▶ WHAT THE TASK REQUIRES
Line by line, copy the material below exactly as given.

▶ TASK MATERIAL
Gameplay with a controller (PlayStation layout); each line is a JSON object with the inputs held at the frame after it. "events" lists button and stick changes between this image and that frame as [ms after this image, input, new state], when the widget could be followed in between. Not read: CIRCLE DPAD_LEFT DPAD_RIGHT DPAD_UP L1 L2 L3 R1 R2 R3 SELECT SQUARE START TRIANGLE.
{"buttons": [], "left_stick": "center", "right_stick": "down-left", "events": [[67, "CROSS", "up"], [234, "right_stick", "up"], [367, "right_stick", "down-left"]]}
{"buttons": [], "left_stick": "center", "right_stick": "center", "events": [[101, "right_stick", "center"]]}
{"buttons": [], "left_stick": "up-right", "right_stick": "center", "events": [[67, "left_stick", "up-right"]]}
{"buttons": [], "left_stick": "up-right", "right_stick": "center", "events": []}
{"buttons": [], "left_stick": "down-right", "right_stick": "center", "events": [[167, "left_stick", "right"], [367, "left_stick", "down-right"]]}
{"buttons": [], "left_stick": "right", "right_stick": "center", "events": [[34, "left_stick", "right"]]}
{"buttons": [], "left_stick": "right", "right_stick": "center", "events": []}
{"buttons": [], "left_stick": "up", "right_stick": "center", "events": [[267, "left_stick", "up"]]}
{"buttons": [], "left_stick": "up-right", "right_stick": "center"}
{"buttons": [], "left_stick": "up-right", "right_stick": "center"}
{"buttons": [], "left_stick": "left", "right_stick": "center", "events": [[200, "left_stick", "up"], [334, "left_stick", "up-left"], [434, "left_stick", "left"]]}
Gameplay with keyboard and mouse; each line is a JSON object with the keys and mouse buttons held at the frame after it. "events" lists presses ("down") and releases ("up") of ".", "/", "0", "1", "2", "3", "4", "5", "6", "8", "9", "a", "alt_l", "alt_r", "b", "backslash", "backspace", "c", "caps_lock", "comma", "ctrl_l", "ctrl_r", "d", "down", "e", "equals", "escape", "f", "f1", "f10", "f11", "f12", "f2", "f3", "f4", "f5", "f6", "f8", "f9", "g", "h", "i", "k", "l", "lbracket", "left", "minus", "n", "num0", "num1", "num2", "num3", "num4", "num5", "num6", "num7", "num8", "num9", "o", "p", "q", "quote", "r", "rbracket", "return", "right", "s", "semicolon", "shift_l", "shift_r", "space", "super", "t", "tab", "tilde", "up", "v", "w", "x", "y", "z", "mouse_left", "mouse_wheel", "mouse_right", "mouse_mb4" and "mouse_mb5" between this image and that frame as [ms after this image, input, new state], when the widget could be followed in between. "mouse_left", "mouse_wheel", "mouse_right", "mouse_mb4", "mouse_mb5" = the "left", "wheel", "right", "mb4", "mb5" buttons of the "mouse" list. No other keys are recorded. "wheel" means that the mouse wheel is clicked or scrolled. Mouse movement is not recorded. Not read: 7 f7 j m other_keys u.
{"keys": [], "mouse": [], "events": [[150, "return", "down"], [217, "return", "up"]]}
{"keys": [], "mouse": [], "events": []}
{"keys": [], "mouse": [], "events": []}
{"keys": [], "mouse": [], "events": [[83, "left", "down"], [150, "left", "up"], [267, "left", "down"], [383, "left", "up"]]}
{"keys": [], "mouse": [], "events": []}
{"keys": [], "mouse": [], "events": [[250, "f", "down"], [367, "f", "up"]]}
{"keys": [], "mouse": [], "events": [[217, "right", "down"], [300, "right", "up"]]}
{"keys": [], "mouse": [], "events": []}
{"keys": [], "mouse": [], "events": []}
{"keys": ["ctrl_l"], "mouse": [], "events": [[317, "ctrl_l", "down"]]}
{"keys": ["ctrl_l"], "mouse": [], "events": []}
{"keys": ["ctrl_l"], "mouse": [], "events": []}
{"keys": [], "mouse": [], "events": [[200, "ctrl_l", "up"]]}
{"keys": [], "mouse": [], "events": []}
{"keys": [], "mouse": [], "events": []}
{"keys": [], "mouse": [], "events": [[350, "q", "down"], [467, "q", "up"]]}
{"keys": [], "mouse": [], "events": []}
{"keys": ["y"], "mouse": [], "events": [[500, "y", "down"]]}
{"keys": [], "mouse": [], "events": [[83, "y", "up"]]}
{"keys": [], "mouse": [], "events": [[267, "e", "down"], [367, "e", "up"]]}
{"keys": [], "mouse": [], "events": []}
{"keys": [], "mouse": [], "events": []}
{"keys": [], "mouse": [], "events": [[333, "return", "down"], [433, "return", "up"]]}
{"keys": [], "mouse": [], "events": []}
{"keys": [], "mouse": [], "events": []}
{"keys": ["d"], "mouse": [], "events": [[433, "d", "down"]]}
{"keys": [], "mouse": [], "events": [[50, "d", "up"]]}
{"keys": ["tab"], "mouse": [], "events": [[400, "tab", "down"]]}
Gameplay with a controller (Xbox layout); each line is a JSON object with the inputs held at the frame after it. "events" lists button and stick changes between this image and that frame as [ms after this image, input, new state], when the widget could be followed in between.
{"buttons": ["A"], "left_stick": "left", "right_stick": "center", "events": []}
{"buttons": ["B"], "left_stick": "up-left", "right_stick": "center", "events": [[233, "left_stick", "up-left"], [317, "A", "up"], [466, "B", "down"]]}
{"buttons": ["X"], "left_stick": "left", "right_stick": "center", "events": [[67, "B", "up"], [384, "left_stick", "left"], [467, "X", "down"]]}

▶ TASK RESULT
Gameplay with a controller (PlayStation layout); each line is a JSON object with the inputs held at the frame after it. "events" lists button and stick changes between this image and that frame as [ms after this image, input, new state], when the widget could be followed in between. Not read: CIRCLE DPAD_LEFT DPAD_RIGHT DPAD_UP L1 L2 L3 R1 R2 R3 SELECT SQUARE START TRIANGLE.
{"buttons": [], "left_stick": "center", "right_stick": "down-left", "events": [[67, "CROSS", "up"], [234, "right_stick", "up"], [367, "right_stick", "down-left"]]}
{"buttons": [], "left_stick": "center", "right_stick": "center", "events": [[101, "right_stick", "center"]]}
{"buttons": [], "left_stick": "up-right", "right_stick": "center", "events": [[67, "left_stick", "up-right"]]}
{"buttons": [], "left_stick": "up-right", "right_stick": "center", "events": []}
{"buttons": [], "left_stick": "down-right", "right_stick": "center", "events": [[167, "left_stick", "right"], [367, "left_stick", "down-right"]]}
{"buttons": [], "left_stick": "right", "right_stick": "center", "events": [[34, "left_stick", "right"]]}
{"buttons": [], "left_stick": "right", "right_stick": "center", "events": []}
{"buttons": [], "left_stick": "up", "right_stick": "center", "events": [[267, "left_stick", "up"]]}
{"buttons": [], "left_stick": "up-right", "right_stick": "center"}
{"buttons": [], "left_stick": "up-right", "right_stick": "center"}
{"buttons": [], "left_stick": "left", "right_stick": "center", "events": [[200, "left_stick", "up"], [334, "left_stick", "up-left"], [434, "left_stick", "left"]]}
Gameplay with keyboard and mouse; each line is a JSON object with the keys and mouse buttons held at the frame after it. "events" lists presses ("down") and releases ("up") of ".", "/", "0", "1", "2", "3", "4", "5", "6", "8", "9", "a", "alt_l", "alt_r", "b", "backslash", "backspace", "c", "caps_lock", "comma", "ctrl_l", "ctrl_r", "d", "down", "e", "equals", "escape", "f", "f1", "f10", "f11", "f12", "f2", "f3", "f4", "f5", "f6", "f8", "f9", "g", "h", "i", "k", "l", "lbracket", "left", "minus", "n", "num0", "num1", "num2", "num3", "num4", "num5", "num6", "num7", "num8", "num9", "o", "p", "q", "quote", "r", "rbracket", "return", "right", "s", "semicolon", "shift_l", "shift_r", "space", "super", "t", "tab", "tilde", "up", "v", "w", "x", "y", "z", "mouse_left", "mouse_wheel", "mouse_right", "mouse_mb4" and "mouse_mb5" between this image and that frame as [ms after this image, input, new state], when the widget could be followed in between. "mouse_left", "mouse_wheel", "mouse_right", "mouse_mb4", "mouse_mb5" = the "left", "wheel", "right", "mb4", "mb5" buttons of the "mouse" list. No other keys are recorded. "wheel" means that the mouse wheel is clicked or scrolled. Mouse movement is not recorded. Not read: 7 f7 j m other_keys u.
{"keys": [], "mouse": [], "events": [[150, "return", "down"], [217, "return", "up"]]}
{"keys": [], "mouse": [], "events": []}
{"keys": [], "mouse": [], "events": []}
{"keys": [], "mouse": [], "events": [[83, "left", "down"], [150, "left", "up"], [267, "left", "down"], [383, "left", "up"]]}
{"keys": [], "mouse": [], "events": []}
{"keys": [], "mouse": [], "events": [[250, "f", "down"], [367, "f", "up"]]}
{"keys": [], "mouse": [], "events": [[217, "right", "down"], [300, "right", "up"]]}
{"keys": [], "mouse": [], "events": []}
{"keys": [], "mouse": [], "events": []}
{"keys": ["ctrl_l"], "mouse": [], "events": [[317, "ctrl_l", "down"]]}
{"keys": ["ctrl_l"], "mouse": [], "events": []}
{"keys": ["ctrl_l"], "mouse": [], "events": []}
{"keys": [], "mouse": [], "events": [[200, "ctrl_l", "up"]]}
{"keys": [], "mouse": [], "events": []}
{"keys": [], "mouse": [], "events": []}
{"keys": [], "mouse": [], "events": [[350, "q", "down"], [467, "q", "up"]]}
{"keys": [], "mouse": [], "events": []}
{"keys": ["y"], "mouse": [], "events": [[500, "y", "down"]]}
{"keys": [], "mouse": [], "events": [[83, "y", "up"]]}
{"keys": [], "mouse": [], "events": [[267, "e", "down"], [367, "e", "up"]]}
{"keys": [], "mouse": [], "events": []}
{"keys": [], "mouse": [], "events": []}
{"keys": [], "mouse": [], "events": [[333, "return", "down"], [433, "return", "up"]]}
{"keys": [], "mouse": [], "events": []}
{"keys": [], "mouse": [], "events": []}
{"keys": ["d"], "mouse": [], "events": [[433, "d", "down"]]}
{"keys": [], "mouse": [], "events": [[50, "d", "up"]]}
{"keys": ["tab"], "mouse": [], "events": [[400, "tab", "down"]]}
Gameplay with a controller (Xbox layout); each line is a JSON object with the inputs held at the frame after it. "events" lists button and stick changes between this image and that frame as [ms after this image, input, new state], when the widget could be followed in between.
{"buttons": ["A"], "left_stick": "left", "right_stick": "center", "events": []}
{"buttons": ["B"], "left_stick": "up-left", "right_stick": "center", "events": [[233, "left_stick", "up-left"], [317, "A", "up"], [466, "B", "down"]]}
{"buttons": ["X"], "left_stick": "left", "right_stick": "center", "events": [[67, "B", "up"], [384, "left_stick", "left"], [467, "X", "down"]]}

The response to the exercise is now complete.